READING PASSAGE:
RRDTool to graph log-originating data.

I need to relearn rrdtool, again, for this sysadmin time machine project. Today's efforts were spent testing for features I hoped were in RRDTool. So far, my feature needs are met :)

Take something simple, like webserver logs. Let's graph the hits.

Create the RRD:

rrdtool create webhits.rrd --start 1128626000 -s 60 \
   DS:hits:GAUGE:120:0:U RRA:AVERAGE:.5:5:600000 \
   RRA:AVERAGE:.5:30:602938 RRA:AVERAGE:.5:60:301469 \
   RRA:AVERAGE:.5:240:75367 RRA:AVERAGE:.5:1440:12561
My logs start *way* back in November of last year, so I create the rrd with a start date of sometime in Novemeber. The step is 60, so it expects data every minute. I then specify one data type, hits, which is a gaugue (rate), and ranges from 0 to infinity (U). The rest of the command is RRA's defining how data is stored. The first one says take 5 samples and average them, and store 600,000 of these samples, at a maximum.

Now that we have the database, we need a "hits-per-minute" data set. I wrote a short perl script, parsehttp that will read from standard input and calculate hits-per-minute and output rrdtool update statements. Capture this output and run it through sh:

./parsehttp < access.log | sh -x
Simple enough. This will calculate hits-per-minute for all times in the logs and store it in our RRD.

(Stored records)
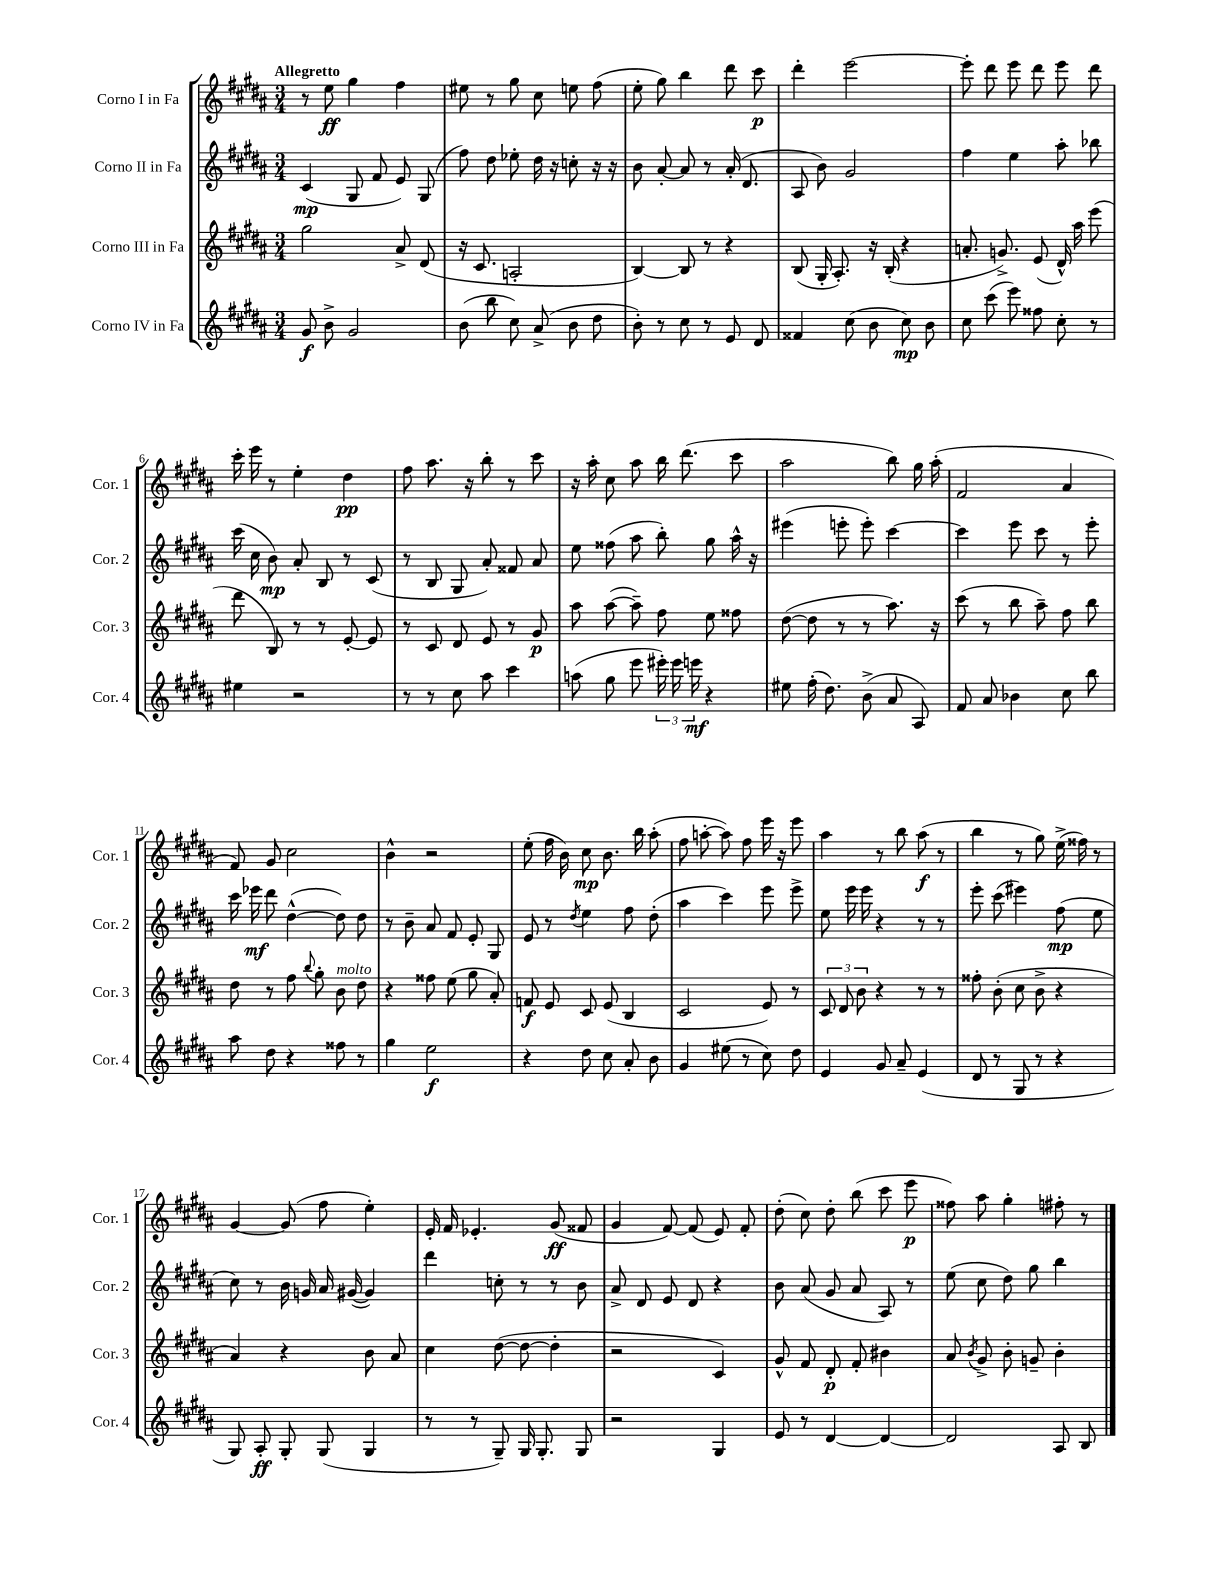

**kern	**dynam	**kern	**dynam	**kern	**dynam	**kern	**dynam
*part4	*part4	*part3	*part3	*part2	*part2	*part1	*part1
*staff4	*staff4	*staff3	*staff3	*staff2	*staff2	*staff1	*staff1
*I"Corno IV in Fa	*	*I"Corno III in Fa	*	*I"Corno II in Fa	*	*I"Corno I in Fa	*
*I'Cor. 4	*	*I'Cor. 3	*	*I'Cor. 2	*	*I'Cor. 1	*
*clefG2	*	*clefG2	*	*clefG2	*	*clefG2	*
*k[f#c#g#d#a#]	*	*k[f#c#g#d#a#]	*	*k[f#c#g#d#a#]	*	*k[f#c#g#d#a#]	*
*M3/4	*	*M3/4	*	*M3/4	*	*M3/4	*
=1	=1	=1	=1	=1	=1	=1	=1
!	!	!	!	!	!	!LO:TX:a:B:t=Allegretto	!
8g#/	f	2gg#\	.	(4c#/	mp	8r	.
8b^\	.	.	.	.	.	8ee\	ff
2g#/	.	.	.	8G#/	.	4gg#\	.
.	.	.	.	8f#/	.	.	.
.	.	8a#^/	.	8e/)	.	4ff#\	.
.	.	(8d#/	.	(8G#/	.	.	.
=2	=2	=2	=2	=2	=2	=2	=2
(8b\	.	16r	.	8ff#\)	.	8ee#X\	.
.	.	8.c#/	.	.	.	.	.
8bb\	.	.	.	8dd#\	.	8r	.
8cc#\)	.	2An'/	.	8ee-X'\	.	8gg#\	.
(8a#^/	.	.	.	16dd#\	.	8cc#\	.
.	.	.	.	16r	.	.	.
8b\	.	.	.	8ccn'\	.	8een\	.
8dd#\	.	.	.	16r	.	(8ff#\	.
.	.	.	.	16r	.	.	.
=3	=3	=3	=3	=3	=3	=3	=3
8b'\)	.	[4B/)	.	8b\	.	8ee'\	.
8r	.	.	.	[8a#'/	.	8gg#\)	.
8cc#\	.	8B/]	.	8a#/]	.	4bb\	.
8r	.	8r	.	8r	.	.	.
8e/	.	4r	.	(16a#'/	.	8ddd#\	.
.	.	.	.	8.d#/	.	.	.
8d#/	.	.	.	.	.	8ccc#\	p
=4	=4	=4	=4	=4	=4	=4	=4
4f##X/	.	(8B/	.	8A#/	.	4ddd#'\	.
.	.	16G#'/	.	8b\)	.	.	.
.	.	8.A#'/)	.	.	.	.	.
(8cc#\	.	.	.	2g#/	.	[2eee\	.
8b\	.	16r	.	.	.	.	.
.	.	(16B'/	.	.	.	.	.
8cc#\)	mp	4r	.	.	.	.	.
8b\	.	.	.	.	.	.	.
=5	=5	=5	=5	=5	=5	=5	=5
8cc#\	.	8.an'/	.	4ff#\	.	8eee'\]	.
(8ccc#\	.	.	.	.	.	8ddd#\	.
.	.	8.gn^/)	.	.	.	.	.
8eee\)	.	.	.	4ee\	.	8eee\	.
8ff##X\	.	(8e/	.	.	.	8ddd#\	.
8cc#'\	.	16d#^^/)	.	8aa#'\	.	8eee\	.
.	.	16aa#\	.	.	.	.	.
8r	.	(8eee\	.	8bb-X\	.	8ddd#\	.
!!LO:LB:g=z
=6	=6	=6	=6	=6	=6	=6	=6
4ee#X\	.	8ddd#\	.	(16ccc#\	.	16ccc#'\	.
.	.	.	.	16cc#\	.	16eee\	.
.	.	8B/)	.	8b\)	mp	8r	.
2r	.	8r	.	8a#'/	.	4ee'\	.
.	.	8r	.	8B/	.	.	.
.	.	[8e'/	.	8r	.	4dd#\	pp
.	.	8e/]	.	(8c#/	.	.	.
=7	=7	=7	=7	=7	=7	=7	=7
8r	.	8r	.	8r	.	8ff#\	.
8r	.	8c#/	.	8B/	.	8.aa#\	.
8cc#\	.	8d#/	.	8G#/	.	.	.
.	.	.	.	.	.	16r	.
8aa#\	.	8e/	.	8a#'/)	.	8bb'\	.
4ccc#\	.	8r	.	8f##X/	.	8r	.
.	.	8g#/	p	8a#/	.	8ccc#\	.
=8	=8	=8	=8	=8	=8	=8	=8
(8aan\	.	8aa#\	.	8ee\	.	16r	.
.	.	.	.	.	.	16aa#'\	.
8gg#\	.	([8aa#\	.	(8ff##X\	.	8cc#\	.
8eee\	.	8aa#~\])	.	8aa#\	.	8aa#\	.
24eee#X'\)	.	8ff#\	.	8bb'\)	.	16bb\	.
24eee#\	.	.	.	.	.	.	.
.	.	.	.	.	.	(8.ddd#\	.
24eeen\	mf	.	.	.	.	.	.
4r	.	8ee\	.	8gg#\	.	.	.
.	.	8ff##X\	.	16aa#^^\	.	8ccc#\	.
.	.	.	.	16r	.	.	.
=9	=9	=9	=9	=9	=9	=9	=9
8ee#X\	.	([8dd#\	.	(4eee#X\	.	2aa#\	.
(16ff#'\	.	8dd#\]	.	.	.	.	.
8.dd#\)	.	.	.	.	.	.	.
.	.	8r	.	8eeen'\	.	.	.
(8b^\	.	8r	.	8eee'\)	.	.	.
8a#/	.	8.aa#\)	.	[4ccc#\	.	8bb\)	.
8A#/)	.	.	.	.	.	16gg#\	.
.	.	16r	.	.	.	(16aa#'\	.
=10	=10	=10	=10	=10	=10	=10	=10
8f#/	.	(8ccc#\	.	4ccc#\]	.	2f#/	.
8a#/	.	8r	.	.	.	.	.
4b-X\	.	8bb\	.	8eee\	.	.	.
.	.	8aa#~\)	.	8ccc#\	.	.	.
8cc#\	.	8ff#\	.	8r	.	4a#/	.
8bb\	.	8bb\	.	8eee'\	.	.	.
!!LO:LB:g=z
=11	=11	=11	=11	=11	=11	=11	=11
8aa#\	.	8dd#\	.	16ccc#\	.	8f#/)	.
.	.	.	.	16eee-X\	mf	.	.
8dd#\	.	8r	.	8ddd#\	.	8g#/	.
4r	.	8ff#\	.	([4dd#^^\	.	2cc#\	.
.	.	8qqbb/	.	.	.	.	.
.	.	8gg#'\	.	.	.	.	.
!	!	!LO:TX:a:i:t=molto	!	!	!	!	!
8ff##X\	.	8b\	.	8dd#\])	.	.	.
8r	.	8dd#\	.	8dd#\	.	.	.
=12	=12	=12	=12	=12	=12	=12	=12
4gg#\	.	4r	.	8r	.	4b^^\	.
.	.	.	.	8b~\	.	.	.
2ee\	f	8ff##X\	.	8a#/	.	2r	.
.	.	(8ee\	.	8f#/	.	.	.
.	.	8gg#\	.	8e'/	.	.	.
.	.	8a#'/)	.	8G#/	.	.	.
=13	=13	=13	=13	=13	=13	=13	=13
4r	.	8fn/	f	8e/	.	(8ee'\	.
.	.	8e/	.	8r	.	16ff#\	.
.	.	.	.	.	.	16b\)	.
.	.	.	.	8qdd#/	.	.	.
8dd#\	.	8c#/	.	4ee\	.	8cc#\	mp
8cc#\	.	(8e/	.	.	.	8.b\	.
8a#'/	.	4B/	.	8ff#\	.	.	.
.	.	.	.	.	.	16bb\	.
8b\	.	.	.	(8dd#'\	.	(8aa#'\	.
=14	=14	=14	=14	=14	=14	=14	=14
4g#/	.	2c#/	.	4aa#\	.	8ff#\	.
.	.	.	.	.	.	[8aan'\	.
(8ee#X\	.	.	.	4ccc#\)	.	8aa\])	.
8r	.	.	.	.	.	8ff#\	.
8cc#\)	.	8e/)	.	8eee\	.	16eee\	.
.	.	.	.	.	.	16r	.
8dd#\	.	8r	.	8eee^\	.	8eee\	.
=15	=15	=15	=15	=15	=15	=15	=15
4e/	.	12c#/	.	8ee\	.	4aa#\	.
.	.	12d#/	.	.	.	.	.
.	.	.	.	16eee\	.	.	.
.	.	12b\	.	.	.	.	.
.	.	.	.	16eee\	.	.	.
8g#/	.	4r	.	4r	.	8r	.
8a#~/	.	.	.	.	.	8bb\	.
(4e/	.	8r	.	8r	.	(8aa#\	f
.	.	8r	.	8r	.	8r	.
=16	=16	=16	=16	=16	=16	=16	=16
8d#/	.	8ff##X'\	.	8eee'\	.	4bb\	.
8r	.	(8b'\	.	(8ccc#\	.	.	.
8G#/	.	8cc#\	.	4eee#X\)	.	8r	.
8r	.	8b^\	.	.	.	8gg#\)	.
4r	.	4r	.	(8ff#\	mp	(16ee^\	.
.	.	.	.	.	.	16ff##X\)	.
.	.	.	.	8ee\	.	8r	.
!!LO:LB:g=z
=17	=17	=17	=17	=17	=17	=17	=17
8G#/)	.	4a#/)	.	8cc#\)	.	[4g#/	.
8A#'/	ff	.	.	8r	.	.	.
8G#'/	.	4r	.	16b\	.	(8g#/]	.
.	.	.	.	16gn/	.	.	.
(8G#/	.	.	.	16a#/	.	8ff#\	.
.	.	.	.	([16g#X/	.	.	.
4G#/	.	8b\	.	4g#/])	.	4ee'\)	.
.	.	8a#/	.	.	.	.	.
=18	=18	=18	=18	=18	=18	=18	=18
8r	.	4cc#\	.	4ddd#\	.	16e'/	.
.	.	.	.	.	.	16f#/	.
8r	.	.	.	.	.	4.e-X'/	.
8G#~/)	.	([8dd#\	.	8ccn'\	.	.	.
16G#/	.	8dd#\_	.	8r	.	.	.
8.G#'/	.	.	.	.	.	.	.
.	.	4dd#'\]	.	8r	.	(8g#/	ff
8G#/	.	.	.	8b\	.	8f##X/	.
=19	=19	=19	=19	=19	=19	=19	=19
2r	.	2r	.	8a#^/	.	4g#/	.
.	.	.	.	8d#/	.	.	.
.	.	.	.	8e/	.	[8f#/)	.
.	.	.	.	8d#/	.	(8f#/]	.
4G#/	.	4c#/)	.	4r	.	8e/)	.
.	.	.	.	.	.	8f#'/	.
=20	=20	=20	=20	=20	=20	=20	=20
8e/	.	8g#^^/	.	8b\	.	(8dd#'\	.
8r	.	8f#/	.	(8a#/	.	8cc#\)	.
[4d#/	.	8d#'/	p	8g#/	.	8dd#'\	.
.	.	8f#'/	.	8a#/	.	(8bb\	.
4d#/_	.	4b#X\	.	8A#/)	.	8ccc#\	.
.	.	.	.	8r	.	8eee\	p
=21	=21	=21	=21	=21	=21	=21	=21
2d#/]	.	8a#/	.	(8ee\	.	8ff##X\)	.
.	.	8qb/	.	.	.	.	.
.	.	8g#^/	.	8cc#\	.	8aa#\	.
.	.	8b'\	.	8dd#\)	.	4gg#'\	.
.	.	8gn~/	.	8gg#\	.	.	.
8A#/	.	4b'\	.	4bb\	.	8ff#X'\	.
8B/	.	.	.	.	.	8r	.
==	==	==	==	==	==	==	==
*-	*-	*-	*-	*-	*-	*-	*-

INSTRUCTIONS:
a: Answer these questions using the RRDTool text:
(i) What step value is given when the RRD is created, and how often does that mean data is expected?
(ii) What is the name of the perl script that was written, and where does it read its input from?
(iii) What does the first RRA in the create command do?
b: Carry on the RRDTool text, picking up right after its last sentence.

ANSWERS TO THE EXERCISE:
a:
(i) The step is 60, so data is expected every minute.
(ii) The script is called parsehttp, and it reads from standard input.
(iii) It takes 5 samples, averages them, and stores at most 600,000 of these samples.

b:
Now that we have the data, we can graph it. However, since I want to view trends and compare time periods, I'll need to do something fancier than simple graphs.

RRDTool lets you graph multiple data sets on the same graph. So, I want to graph this week's hits and last week's hits. However, since the data sets are on different time intervals, I need to shift last week's set forward by one week. Here's the rrdtool command that graphs it for us, with last week's and this week's data on the same graph, displayed at the same time period:

rrdtool graph webhits.png -s "-1 week" \
   DEF:hits=webhits.rrd:hits:AVERAGE  \
   DEF:lastweek=webhits.rrd:hits:AVERAGE:start="-2 weeks":end="start + 1 week" \
   SHIFT:lastweek:604800 \
   LINE1:lastweek#00FF00:"last week" LINE1:hits#FF0000:"this week"
That'll look like line noise if you've never used RRDTool before. I define two data sets with DEF: hits and lastweek. They both read from the 'hits' data set in webhits.rrd. One starts at "-1 week" (one week ago, duh) and the other starts 2 weeks ago and ends last week. I then shift last week's data forward by 7 days (604800 seconds). Lastly, I draw two lines, one for last weeks (green), the other for this weeks (red).

That graph looks like this:

That's not really useful, becuase there's so many data points the graph almost becomes meaningless. This is due to my poor creation of RRAs. We can fix that by redoing the database, or using the TREND feature. Change our graph statement to be:

rrdtool graph webhits.png -s "-1 week" \
   DEF:hits=webhits.rrd:hits:AVERAGE  \
   DEF:lastweek=webhits.rrd:hits:AVERAGE:start="-2 weeks":end="start + 1 week" \
   SHIFT:lastweek:604800 \
   CDEF:t_hits=hits,86400,TREND CDEF:t_lastweek=lastweek,86400,TREND \
   LINE1:lastweek#CCFFCC:"last week" LINE1:hits#FFCCCC:"this week" \
   LINE1:t_lastweek#00FF00:"last week" LINE1:t_hits#FF0000:"this week"
I added only two CDEF statements. They take a data set and "trend" it by one day (86400 seconds). This creates a sliding average across time. I store these in new data sets called t_hits and t_lastweek and graph those aswell.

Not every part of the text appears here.